Landa’s reflection underscores how the Hoover Presidential Foundation’s Research Travel Grants Program does more than support research; it fosters collaboration between scholars and archivists, ensuring that primary sources continue to spark discovery and dialogue.

A Committee of Academic Excellence

Oversight for the Travel Grants Program rests with a committee composed of Hoover Presidential Foundation Trustees and academic members. Academic representatives, typically four to six scholars, hail from colleges and universities across the United States, with at least one from an Iowa institution. Each member serves a three-year term, renewable once, ensuring both continuity and fresh perspectives.

Evaluating Impact

The committee assesses proposals with two central questions in mind:

  1. Is the funding request proportionate to the research resources available at the Library?
  2. How does the project advance historical knowledge?
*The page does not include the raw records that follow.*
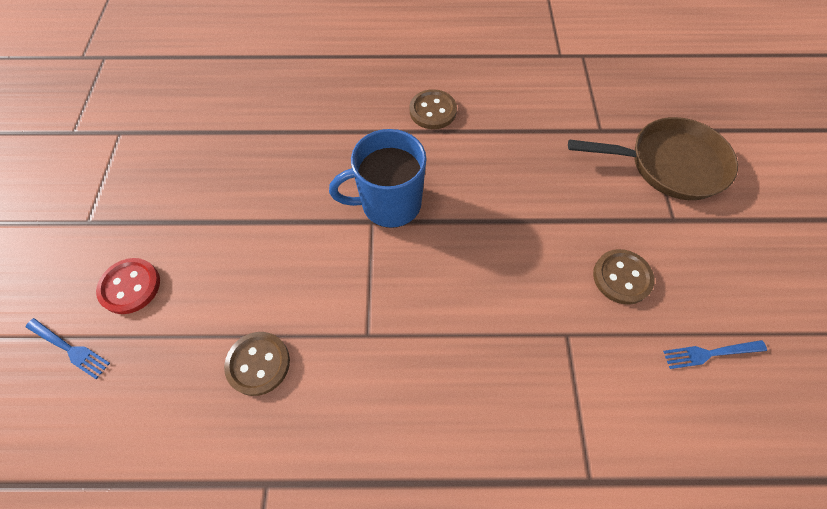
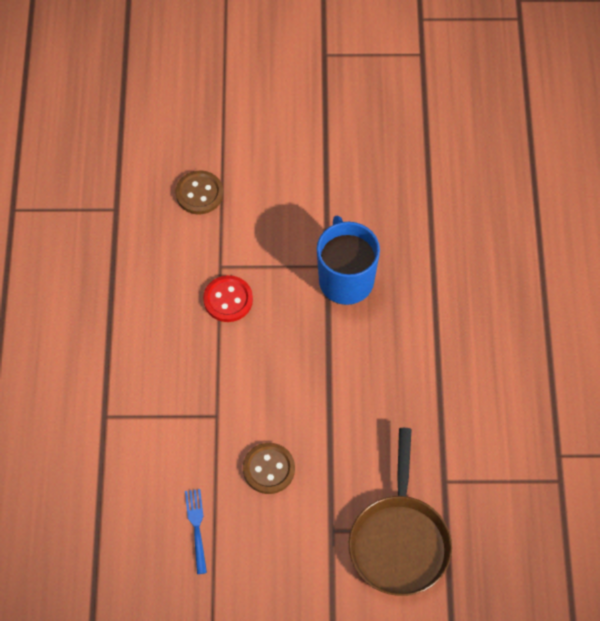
camera: 90 degrees right, 0 degrees up
(70, 349) = (215, 72): blue fork -> none
(130, 287) = (264, 98): red button -> red button (228, 300)
(433, 111) = (462, 317): brown button -> none

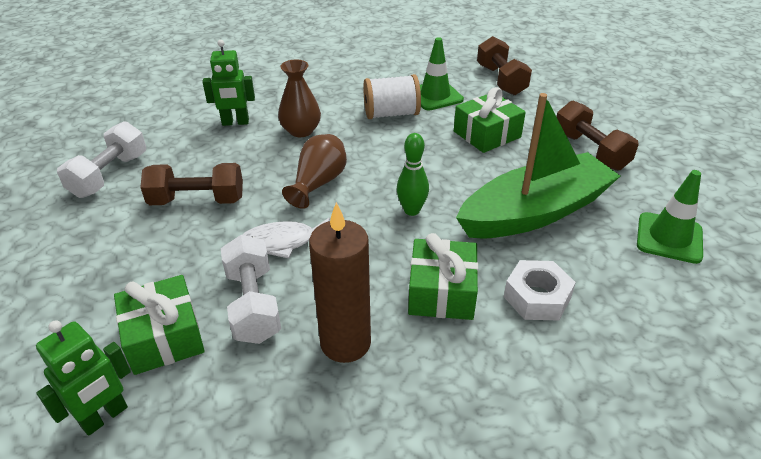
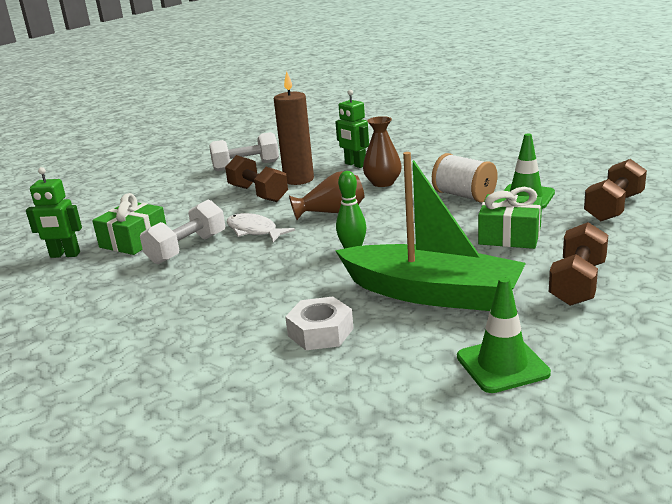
camera: 55 degrees right, 15 degrees down
(345, 343) = (186, 287): brown candle -> brown candle (298, 179)
(441, 292) = (276, 296): green gift -> none

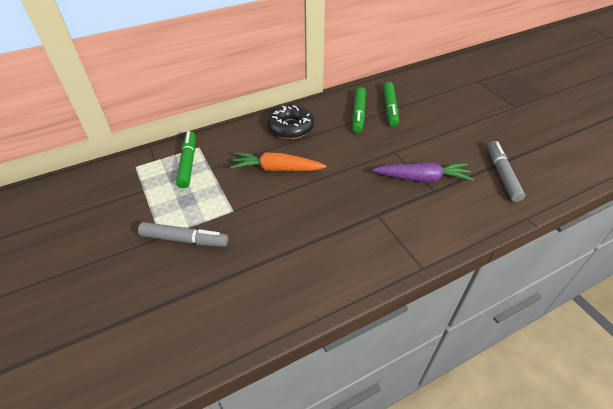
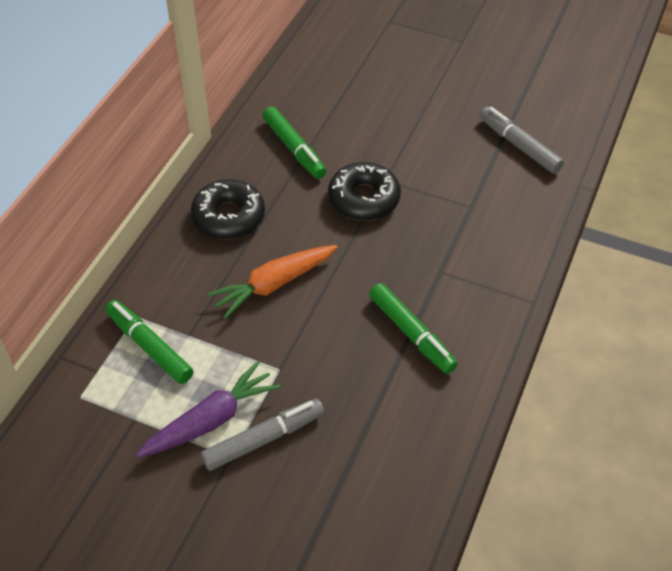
camera: 40 degrees left, 5 degrees up
(371, 154) = (364, 199): none -> black donut
(390, 108) = (324, 119): green marker -> green marker (411, 334)
(422, 178) = (446, 198): purple carrot -> purple carrot (211, 420)

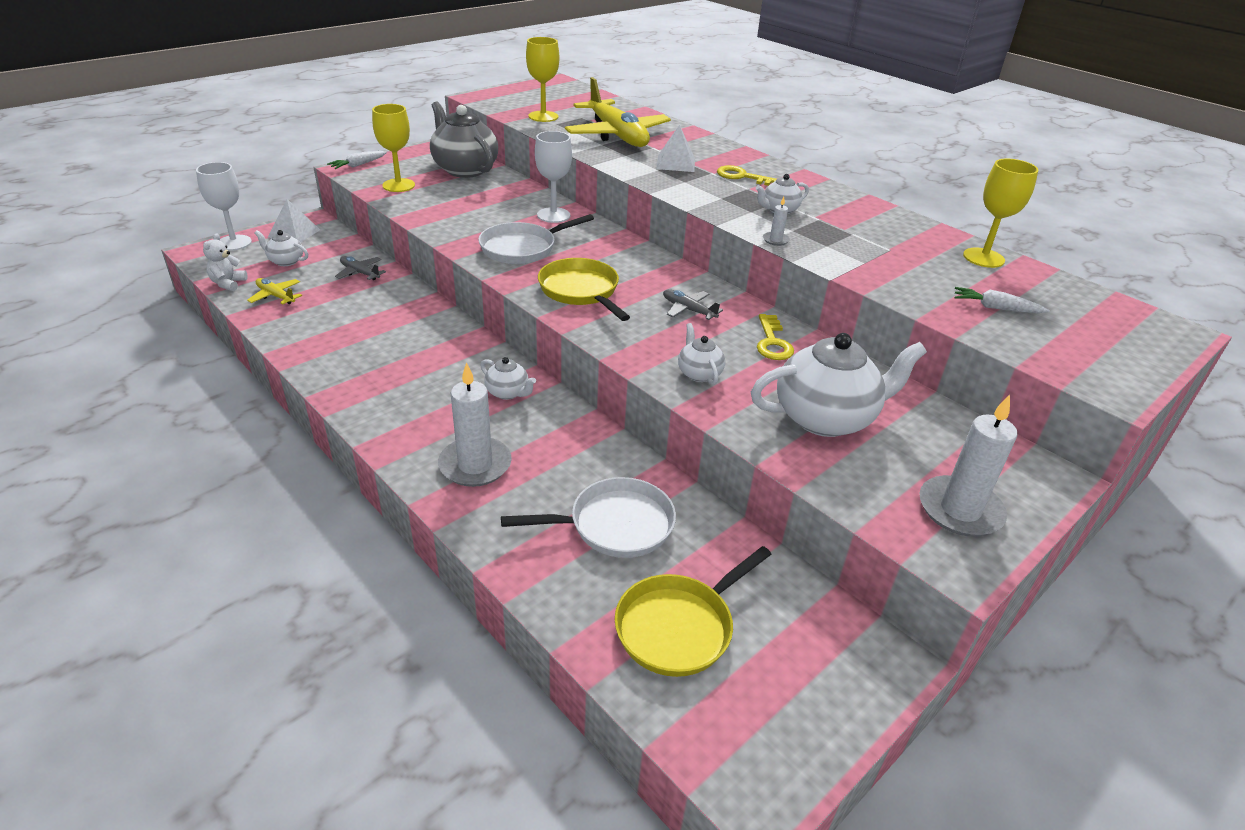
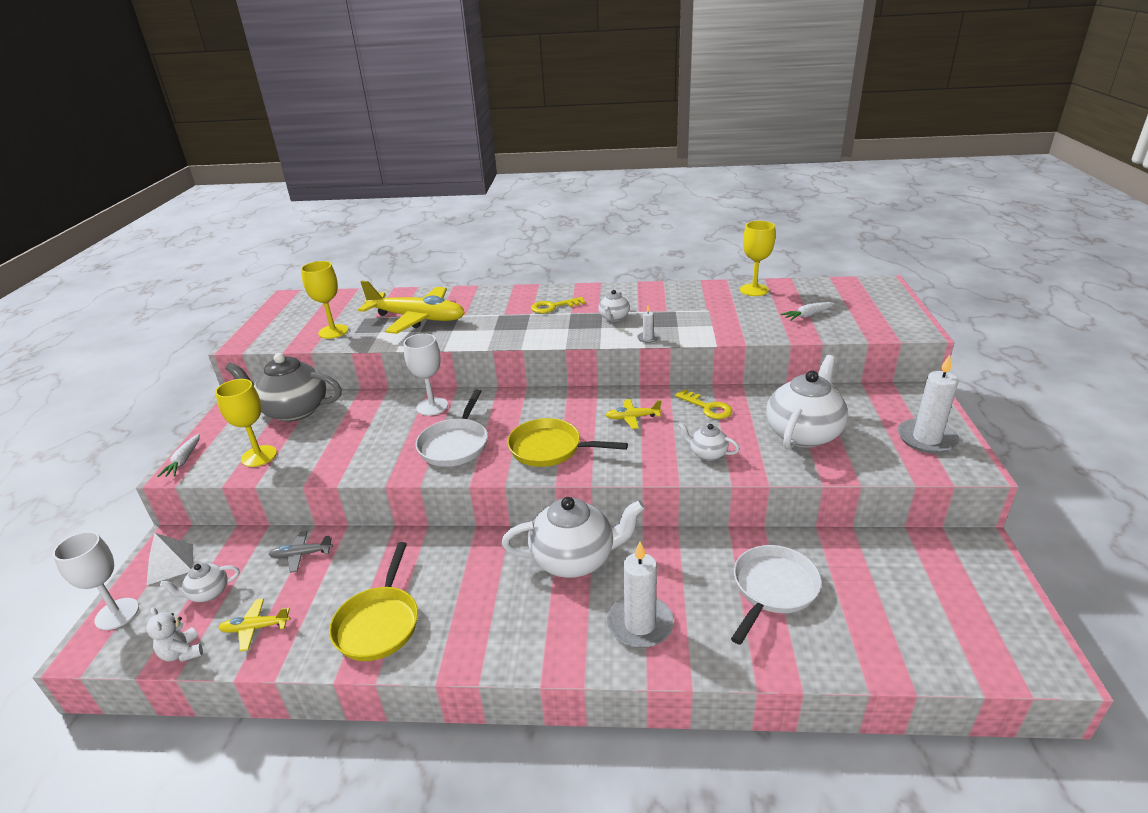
camera: 40 degrees left, 5 degrees down
(508, 393) = (575, 559): white teapot -> white teapot, size x2.08
(676, 163) = (496, 319): white pyramid -> none
(679, 626) = (891, 615): yellow pan -> yellow pan (379, 623)
(688, 310) = (632, 418): grey plane -> yellow plane

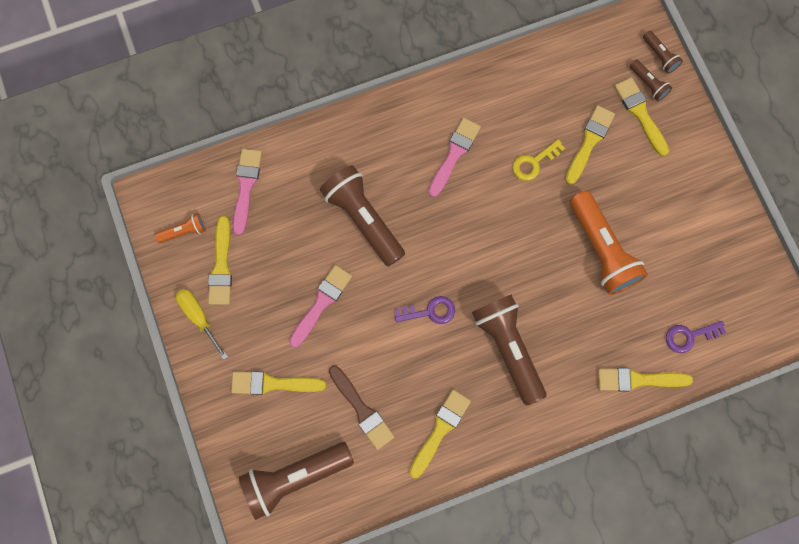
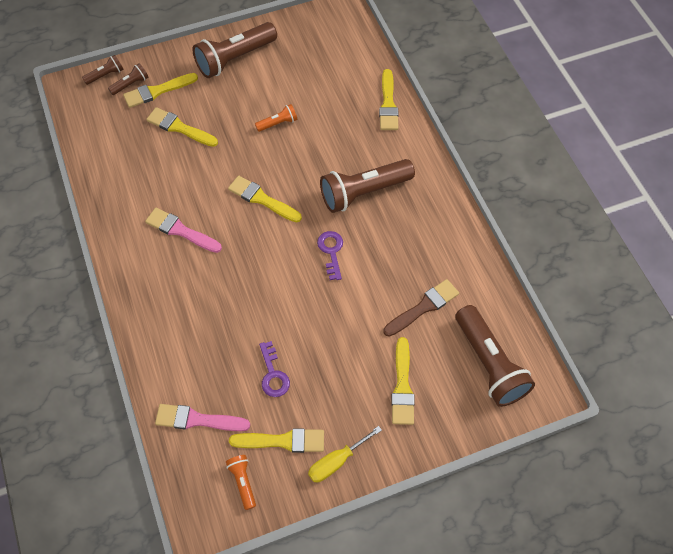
camera: 90 degrees left, 15 degrees down
(321, 303) = (322, 344): pink brush -> none
(363, 219) = (239, 308): brown flashlight -> brown flashlight (235, 59)
(440, 430) = (437, 244): yellow brush -> yellow brush (262, 199)
(534, 162) = (194, 168): yellow key -> none
(601, 249) = (278, 123): orange flashlight -> orange flashlight, size x0.47
(689, 336) = (352, 70): purple key -> purple key (273, 374)

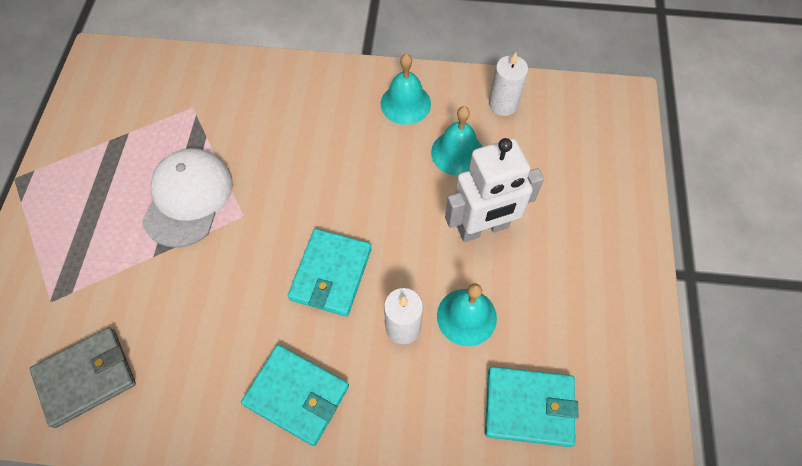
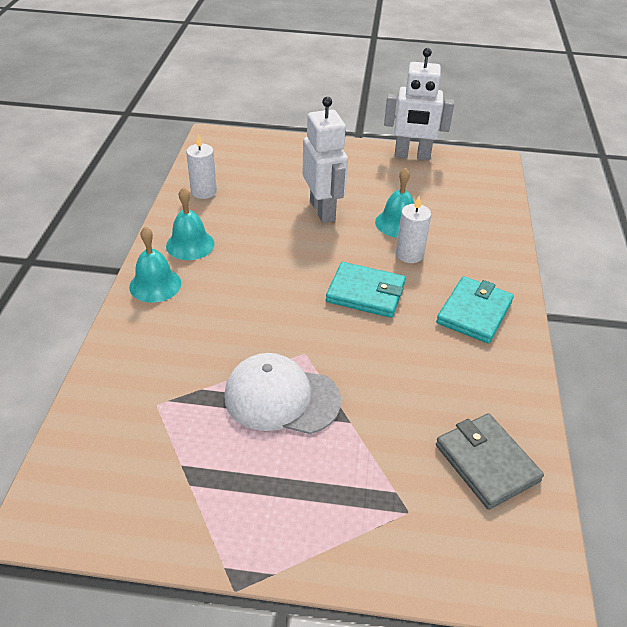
camera: 90 degrees left, 20 degrees down
(457, 153) = (249, 218): turquoise bell -> turquoise bell (155, 285)
(529, 407) = (459, 202): turquoise wallet -> none
(640, 348) = (412, 155): none -> white robot

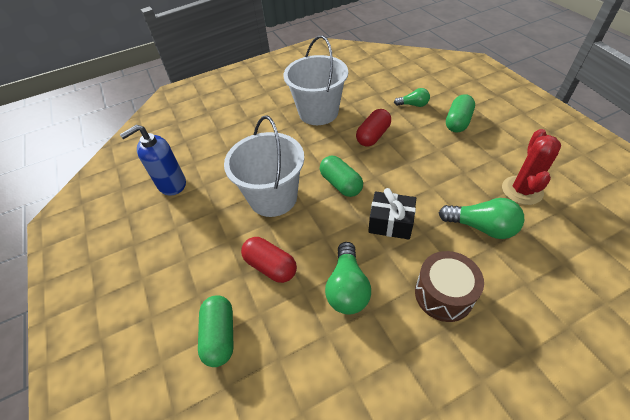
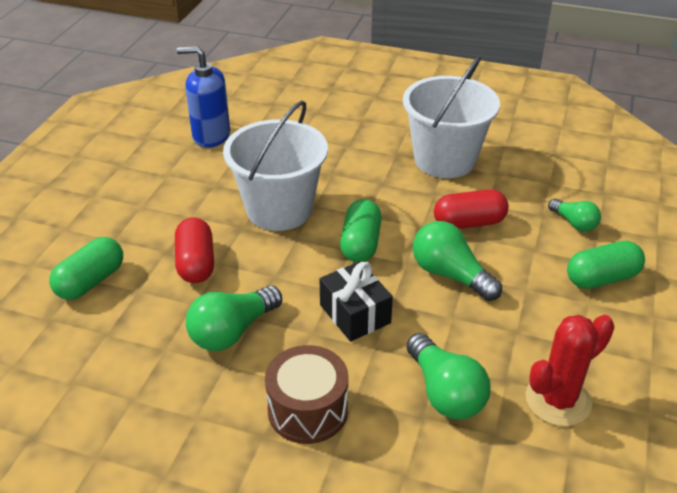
camera: 40 degrees right, 10 degrees down
(401, 167) = (450, 275): none -> green light bulb

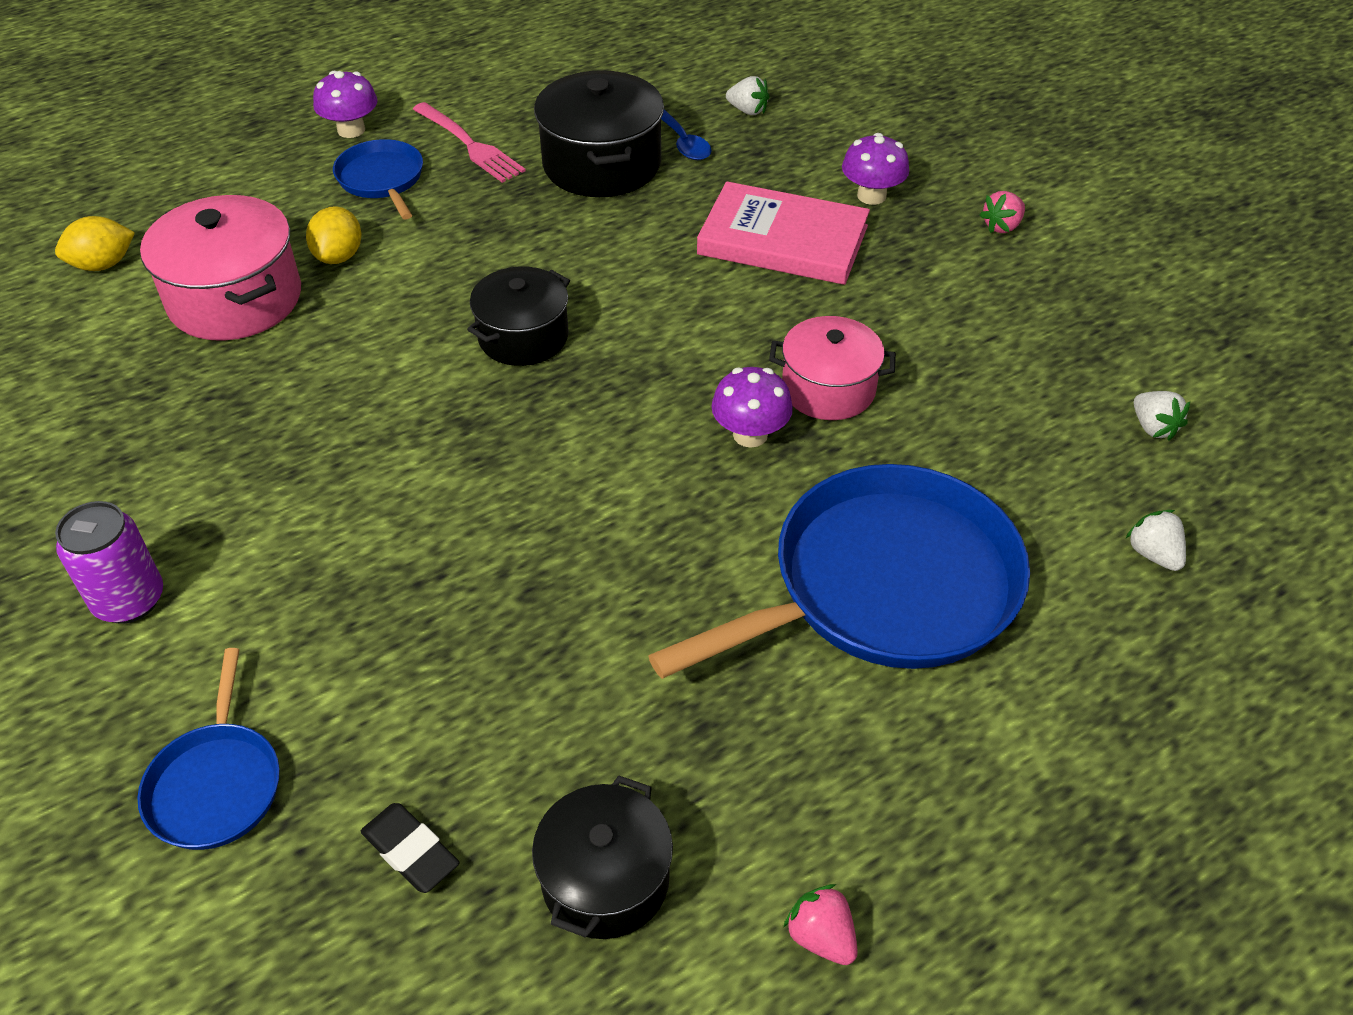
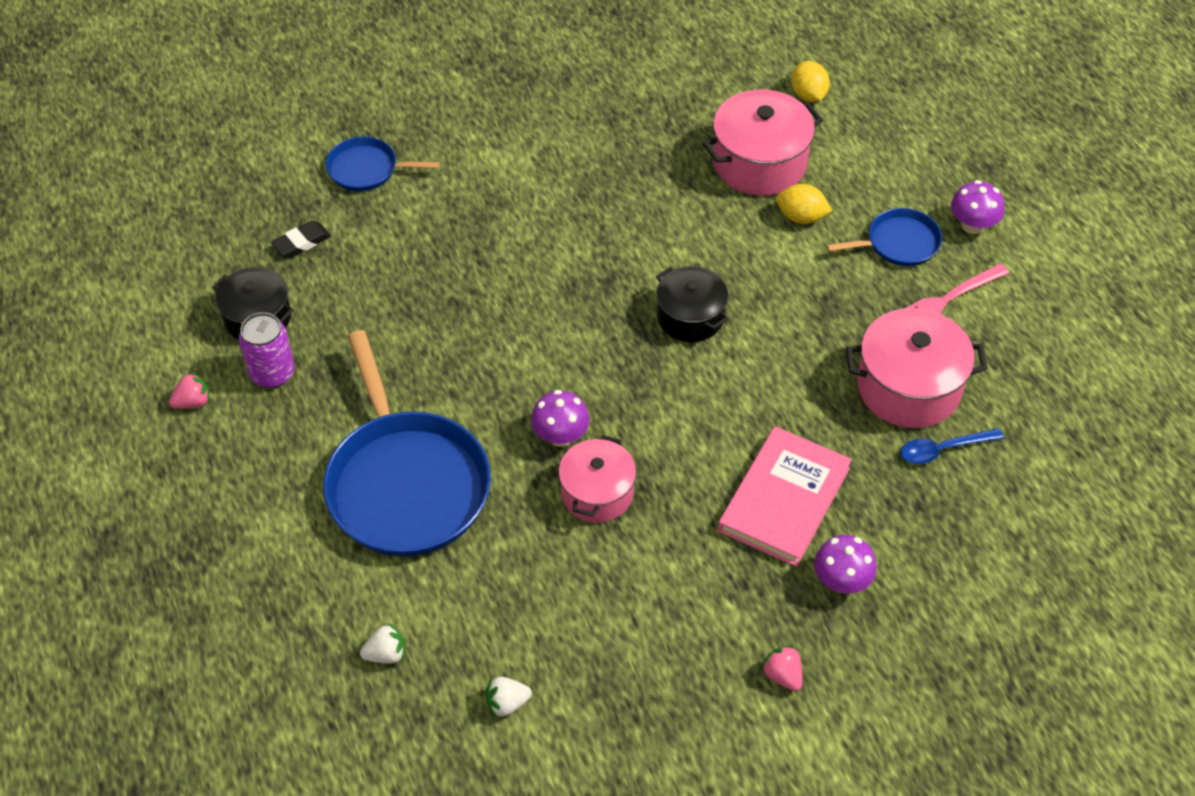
camera: 100 degrees right, 5 degrees up
(129, 600) = (499, 129): purple can -> purple can (272, 373)
(601, 164) = (908, 387): black pot -> pink pot
(747, 111) = (990, 510): white strawberry -> none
Beyond academic rigor, the Foundation seeks projects that have a public impact—publications, exhibitions, performances, or educational programs that ensure Hoover’s humanitarian and political legacy continues to inspire new audiences worldwide.

A Commitment to the Future

Over the decades, the Hoover Presidential Foundation’s Research Travel Grants have empowered scholars to uncover new perspectives on U.S. history, humanitarianism, and international policy. From examining early atomic science to reinterpreting global relief efforts, these projects continue to reveal the enduring relevance of the Hoover legacy.

In bridging past and present, the Foundation reaffirms its commitment to scholarship that not only preserves history but brings it vividly to life.